Many Canadian towns and cities witnessed a cycling infrastructure boom towards the late 2000s and early 2010s, and these communities are now seeing the results of that investment. Over the past twenty years, cycling has seen larger increases in places which have invested in on-street bicycle infrastructure. The top neighbourhoods for cycling in Canada in 2016 had almost four times more cycling infrastructure per sq. km than neighbourhoods with less cycling (Manaugh & Winters, publication pending). Additionally, a regular grid pattern of streets can supplement a dedicated cycling network by providing quiet, low-speed alternatives to the main road. Canadian cities and towns that have more four-way intersections have seen larger increases in cycling (Manaugh & Winters, publication pending). In places with circuitous street patterns, multi-use paths can provide more direct active transportation connections between neighbourhoods. The intensification of suburban neighbourhoods can present opportunities to incorporate more of these connections.

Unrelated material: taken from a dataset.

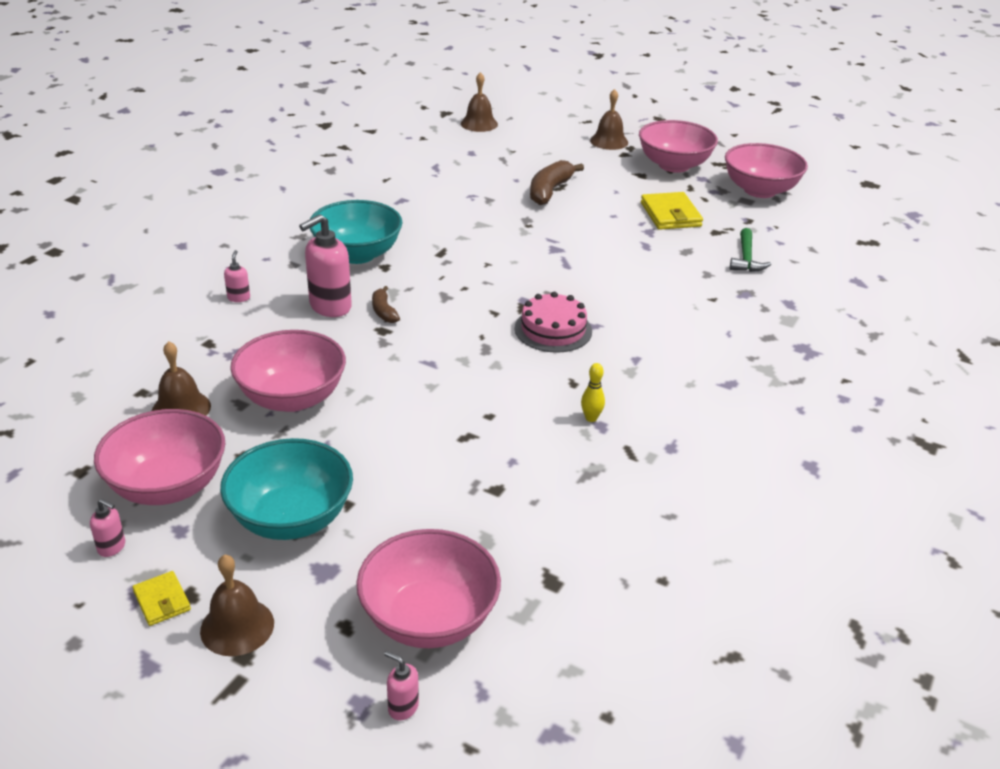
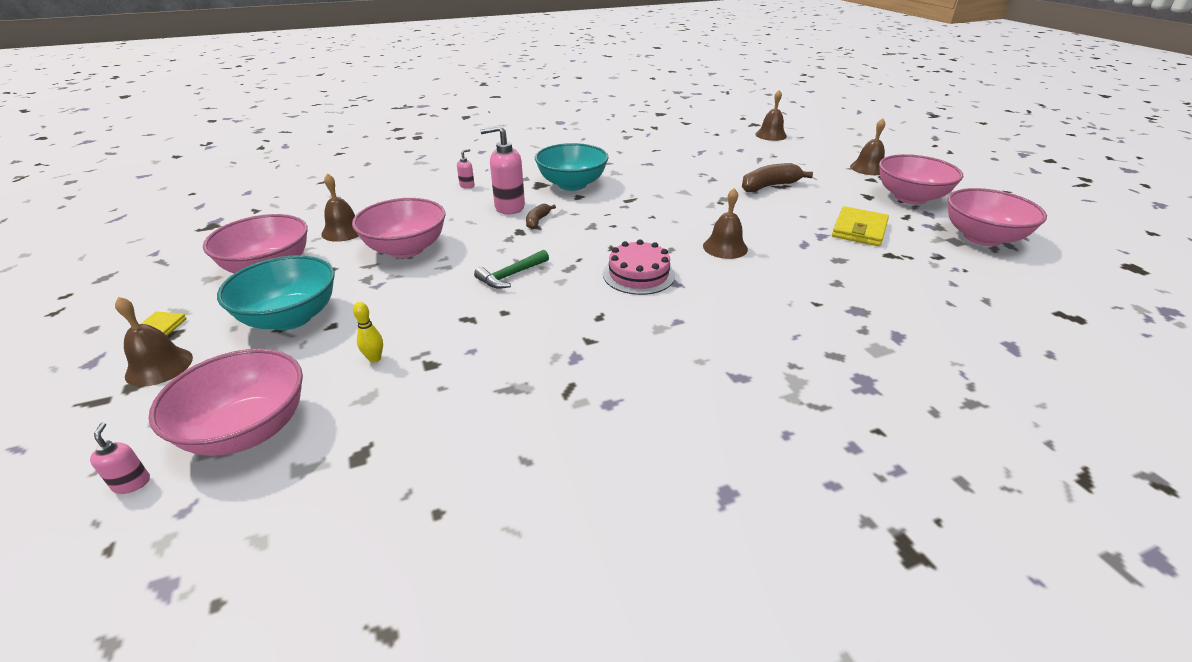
camera: 40 degrees right, 0 degrees up
pink soap dispenser [90,499,125,557] -> none
yellow bowling pin [581,363,605,422] -> yellow bowling pin moved to [353,302,383,363]
green hammer [730,228,771,272] -> green hammer moved to [474,250,549,289]
none -> brown bell [703,188,748,259]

- Install good quality, protected, on-street cycling infrastructure.
- Start with a pilot – use temporary materials installed quickly to test a design and address concerns.
- When planning new districts or retrofitting and intensifying suburban shopping centres and big box store complexes, break up block size and ensure there are convenient active transportation connections.
- In 2014, Calgary’s City Council voted 8-7 in favour of piloting a 6.5km network of cycle tracks in the city’s downtown for 18 months. The project was implemented in 2015, and evaluated against over 80 performance measures, including safety, bicycle volumes, motor vehicle travel times, economic vitality, and user demographics (age and gender). At the completion of the pilot, council voted 10-4 in favour of making the cycle tracks permanent.
- Mississauga’s Downtown21 Master Plan breaks up large city blocks and parking lots around Canada’s third largest shopping centre to make a more walkable and bikeable community.
- With the construction of a light rail transit line along Eglinton Ave in Toronto, Scarborough’s Golden Mile neighbourhood is being re-imagined. Currently consisting of big box stores, surface parking lots, low rise commercial and industrial buildings, the area is expected to grow rapidly with a mixture of low, mid and tall buildings being added. The City’s Secondary Plan outlines how new streets and active transportation connections will break up the large blocks into a finer grid pattern.
- Between 1996 and 2016, Montréal saw cycling increase by 98%, the highest in Canada. Between 2010 and 2015, the City built 200 km of cycling infrastructure, including the first separated cycle track to go through a major downtown.